According to PSE, the new one-mile underground distribution line will relieve pressure on the existing distribution feeders by dividing the existing substation demand over four feeders instead of three.
Other benefits include: an underground power source for downtown; flexibility for PSE to switch customers to different power sources in an outage; and added capacity to customers on cold winter days.
The distribution lines bring power directly from substations to homes and businesses, and the existing feeder served approximately 1,600 customers (approximately 3,000 islander residents), and was the fourth heaviest load in all of PSE’s service territory in the Puget Sound area.
In PSE’s original construction plan, all trees in the right-of-way would have been removed. With the new route, that equates to removal of two trees on public property, and possible removal of 49 other trees on property owned by Bainbridge Island School District.
PSE spokeswoman Gretchen Aliabadi said the 49 trees in jeopardy will only come down should their roots be damaged in the construction process. In moving the route to an east-west alignment, Aliabadi said, PSE will keep the trench in the public right-of-way and avoid existing underground utilities such as a water main and communication cable on the west side of Sportsman Club Road.
“After hearing the community concerns we decided that this was something PSE could work with,” said Aliabadi. “There is an additional cost, the tree impact is similar in number and the traffic impact will be a little greater. But it is all very do-able for us.”
The new route will add an additional $40,000 to $70,000 to the $1 million project budget. Traffic impacts will be slightly greater as two trenches will have to be dug across the width of Sportsman Club Road and trenches at the ingress and egress of Woodward Middle School.
Aliabadi said PSE looked at other options, including boring and air spading instead of trenching, but it proved too costly. PSE considered routing down the middle of the road or along State Route 305, but neither option was feasible due to budget, permitting and construction issues.

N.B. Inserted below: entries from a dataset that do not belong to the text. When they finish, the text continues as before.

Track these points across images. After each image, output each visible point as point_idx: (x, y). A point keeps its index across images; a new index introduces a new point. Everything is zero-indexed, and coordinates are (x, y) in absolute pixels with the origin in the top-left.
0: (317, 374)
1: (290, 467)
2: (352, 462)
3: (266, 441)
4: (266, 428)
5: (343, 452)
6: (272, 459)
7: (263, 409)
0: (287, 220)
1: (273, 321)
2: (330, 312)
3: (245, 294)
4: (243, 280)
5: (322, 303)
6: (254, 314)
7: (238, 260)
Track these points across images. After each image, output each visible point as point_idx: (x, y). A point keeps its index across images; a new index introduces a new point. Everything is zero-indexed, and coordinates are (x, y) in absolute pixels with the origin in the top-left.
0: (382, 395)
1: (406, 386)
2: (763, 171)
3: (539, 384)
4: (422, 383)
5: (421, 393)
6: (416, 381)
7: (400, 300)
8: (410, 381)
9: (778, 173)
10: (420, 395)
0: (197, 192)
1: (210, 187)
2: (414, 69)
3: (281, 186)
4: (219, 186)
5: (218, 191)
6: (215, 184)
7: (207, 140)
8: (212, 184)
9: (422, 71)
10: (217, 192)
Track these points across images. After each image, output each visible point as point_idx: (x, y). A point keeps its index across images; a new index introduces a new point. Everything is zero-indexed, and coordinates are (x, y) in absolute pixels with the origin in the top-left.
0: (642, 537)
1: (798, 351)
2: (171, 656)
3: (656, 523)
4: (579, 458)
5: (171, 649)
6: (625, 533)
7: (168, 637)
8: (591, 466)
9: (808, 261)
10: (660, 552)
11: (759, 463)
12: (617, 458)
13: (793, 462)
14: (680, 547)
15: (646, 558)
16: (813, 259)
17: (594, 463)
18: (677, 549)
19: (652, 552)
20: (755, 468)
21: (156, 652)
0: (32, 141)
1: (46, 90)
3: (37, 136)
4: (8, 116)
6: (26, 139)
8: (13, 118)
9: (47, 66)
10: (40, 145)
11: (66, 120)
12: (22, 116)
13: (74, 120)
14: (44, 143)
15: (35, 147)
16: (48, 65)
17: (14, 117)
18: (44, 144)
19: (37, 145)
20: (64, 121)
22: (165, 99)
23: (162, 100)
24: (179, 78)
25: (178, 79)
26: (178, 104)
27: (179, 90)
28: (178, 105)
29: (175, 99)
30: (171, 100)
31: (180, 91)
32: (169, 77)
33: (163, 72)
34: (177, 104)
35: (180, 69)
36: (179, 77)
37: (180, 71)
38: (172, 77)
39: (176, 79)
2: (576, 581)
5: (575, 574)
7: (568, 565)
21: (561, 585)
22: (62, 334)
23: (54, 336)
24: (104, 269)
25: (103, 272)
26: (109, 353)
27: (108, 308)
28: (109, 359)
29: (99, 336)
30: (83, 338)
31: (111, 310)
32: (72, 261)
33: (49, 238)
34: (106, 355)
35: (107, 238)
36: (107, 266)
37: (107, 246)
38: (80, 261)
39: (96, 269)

Construction was originally slated to begin during the final week of July, but was delayed when opposition to the plan arose. In hopes of providing at least some customer relief before winter, Aliabadi said the first phase of construction will begin with tree removal on the week of Oct. 3 and trenching and installation from Oct. 23 to approximately Dec. 26.
The work, which will include lane closures, will occur Monday through Friday from approximately 6:45 a.m. to 2:45 p.m. and Saturdays from 9 a.m. to 6 p.m.; no heavy equipment or loud noises will take place prior to 7 a.m.
However, some select activities may take place after 3 p.m. on weekdays when school is not in session or after 6 p.m. on Saturdays, according to PSE.
Phase II will begin in late spring and summer 2012 to complete the underground cable portion along Northeast New Brooklyn Road and Madison Avenue North.